BEGIN

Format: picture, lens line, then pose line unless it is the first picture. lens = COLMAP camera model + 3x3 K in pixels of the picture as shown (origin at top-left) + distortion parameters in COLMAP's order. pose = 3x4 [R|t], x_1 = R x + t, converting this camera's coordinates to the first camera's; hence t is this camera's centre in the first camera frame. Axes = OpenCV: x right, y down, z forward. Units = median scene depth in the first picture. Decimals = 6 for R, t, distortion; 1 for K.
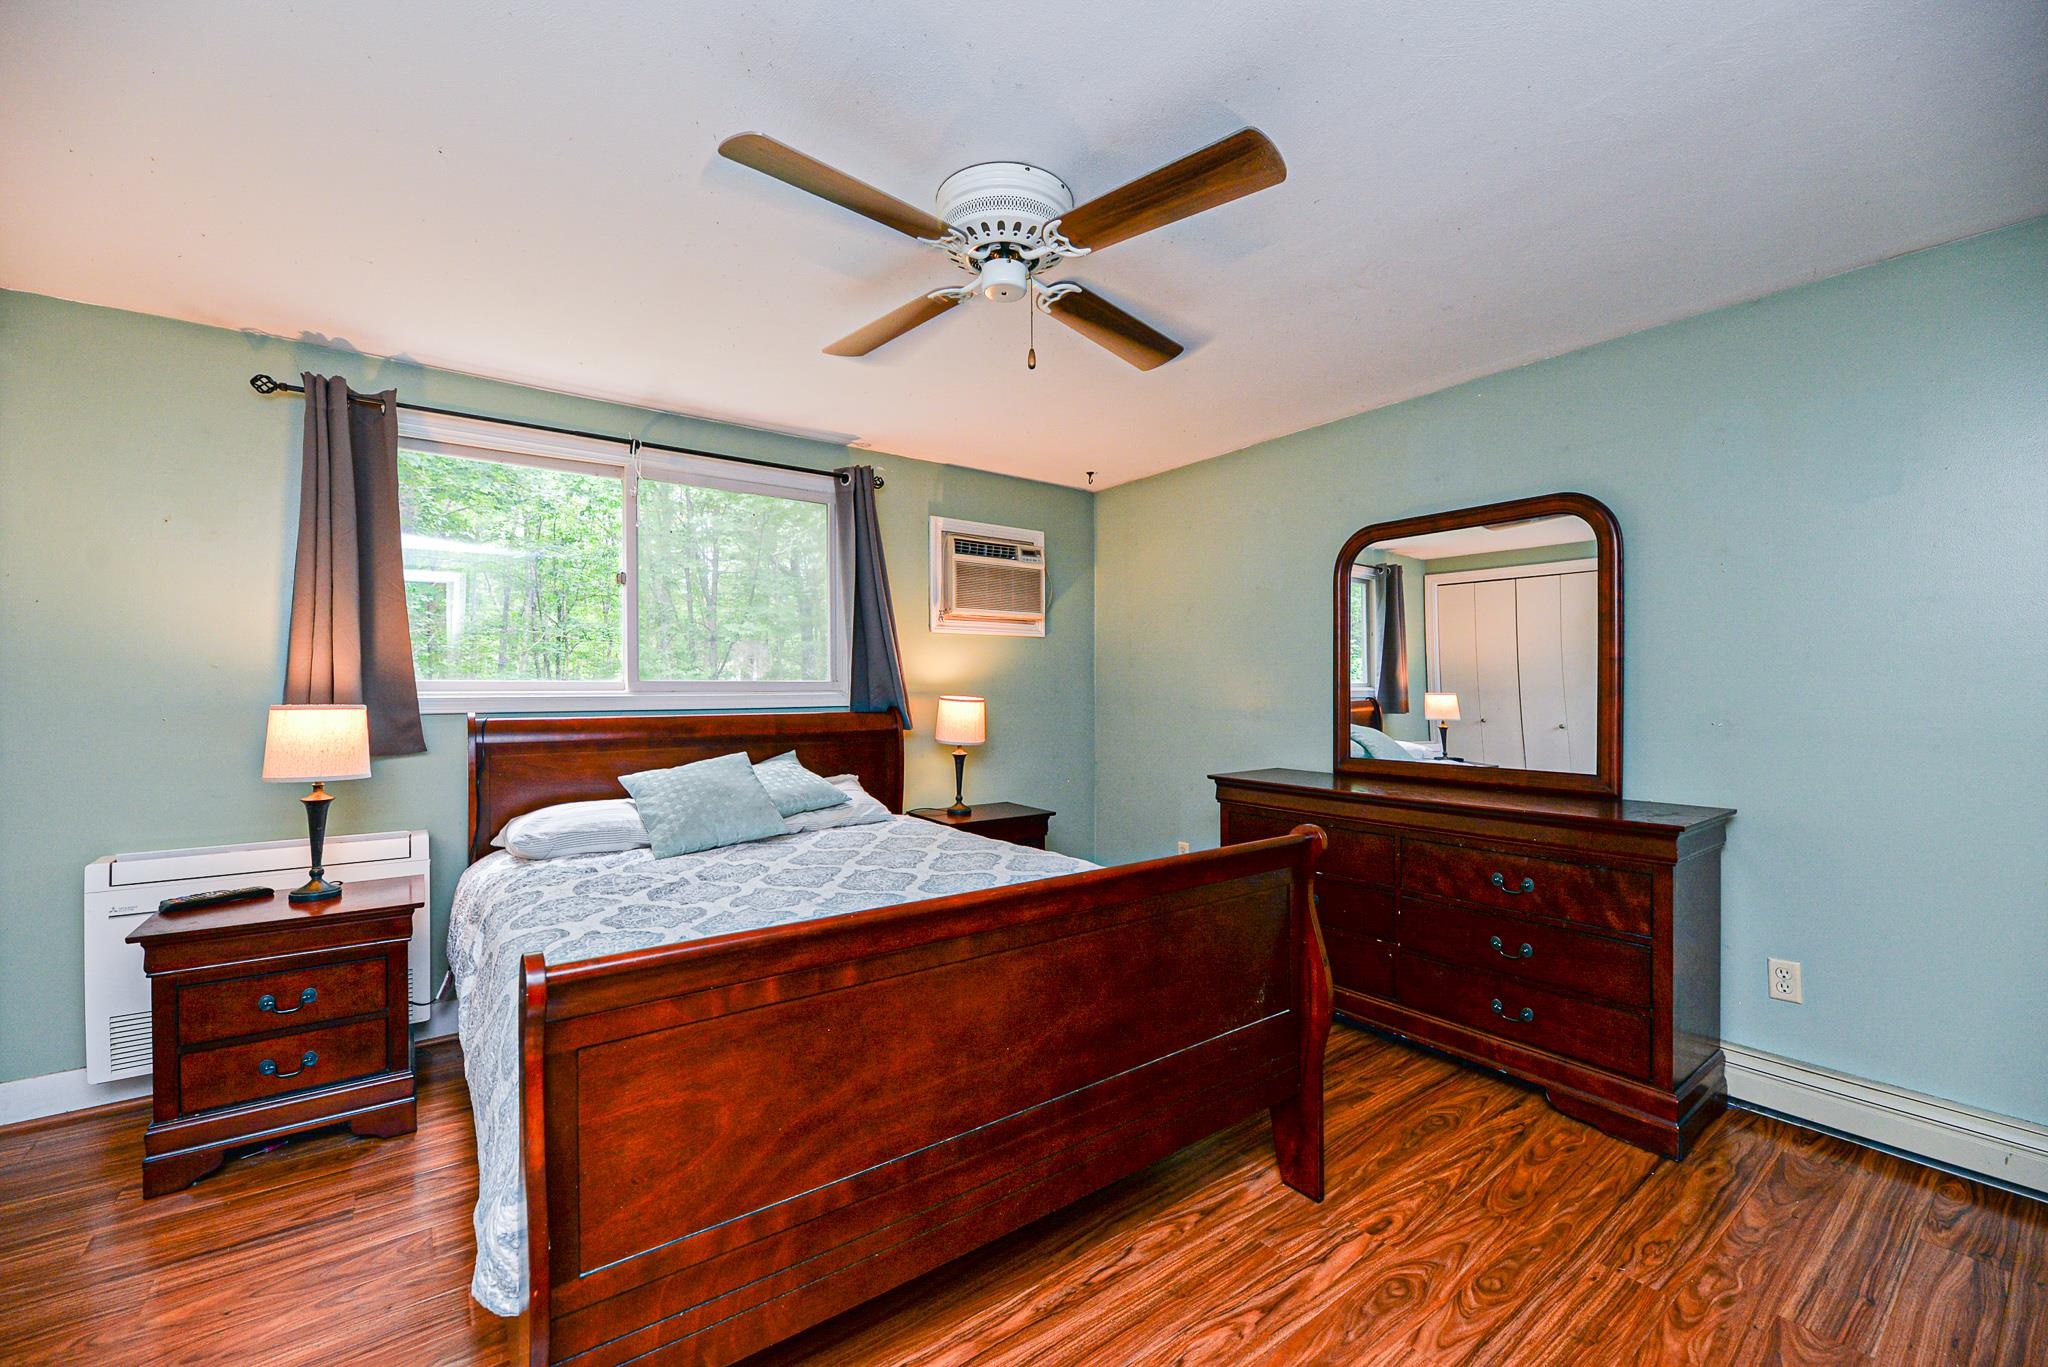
lens RADIAL K [[833.1, 0, 1024.0], [0, 833.1, 683.5], [0, 0, 1]] dist [0.001751, -0.003750]
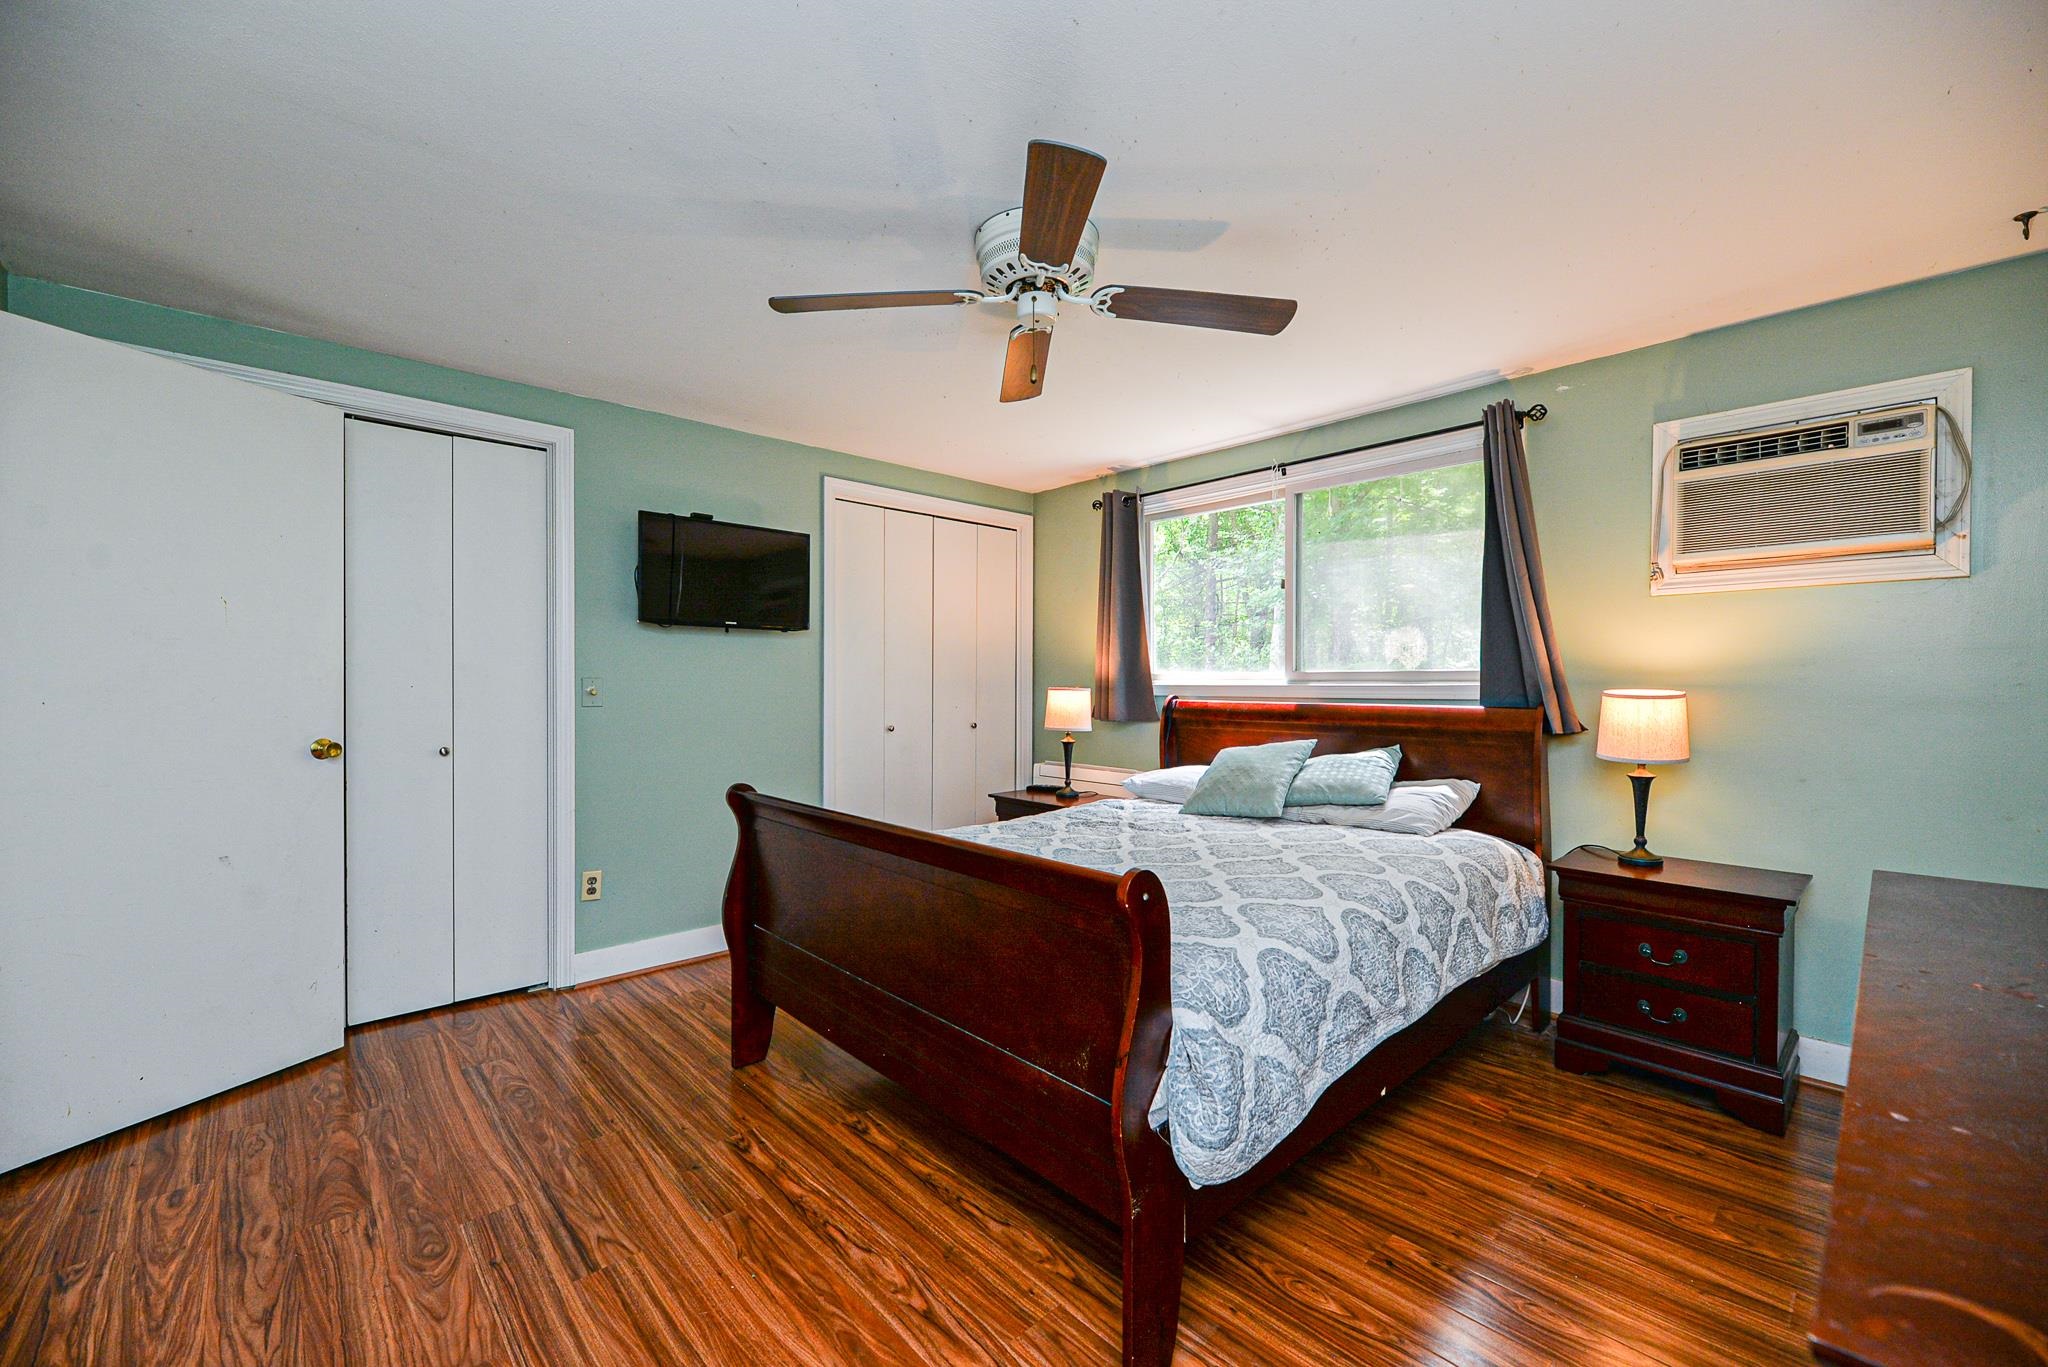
lens RADIAL K [[819.4, 0, 1021.2], [0, 819.4, 691.2], [0, 0, 1]] dist [0.001343, -0.003941]
pose [[0.102739, 0.019461, -0.994518, 0.631551], [0.015686, 0.999653, 0.021182, -0.006280], [0.994585, -0.017776, 0.102398, 0.512665]]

END

Work request:
Rewrite all of these lines, replacing every "picture" with "image" and changing nothing else. Omit the pictures themselves from your answer.

Finished task:
Format: image, lens line, then pose line unless it is the first image. lens = COLMAP camera model + 3x3 K in pixels of the image as shown (origin at top-left) + distortion parameters in COLMAP's order. pose = 3x4 [R|t], x_1 = R x + t, converting this camera's coordinates to the first camera's; hence t is this camera's centre in the first camera frame. Axes = OpenCV: x right, y down, z forward. Units = median scene depth in the first image. Decimals = 6 for R, t, distortion; 1 for K.
lens RADIAL K [[833.1, 0, 1024.0], [0, 833.1, 683.5], [0, 0, 1]] dist [0.001751, -0.003750]
lens RADIAL K [[819.4, 0, 1021.2], [0, 819.4, 691.2], [0, 0, 1]] dist [0.001343, -0.003941]
pose [[0.102739, 0.019461, -0.994518, 0.631551], [0.015686, 0.999653, 0.021182, -0.006280], [0.994585, -0.017776, 0.102398, 0.512665]]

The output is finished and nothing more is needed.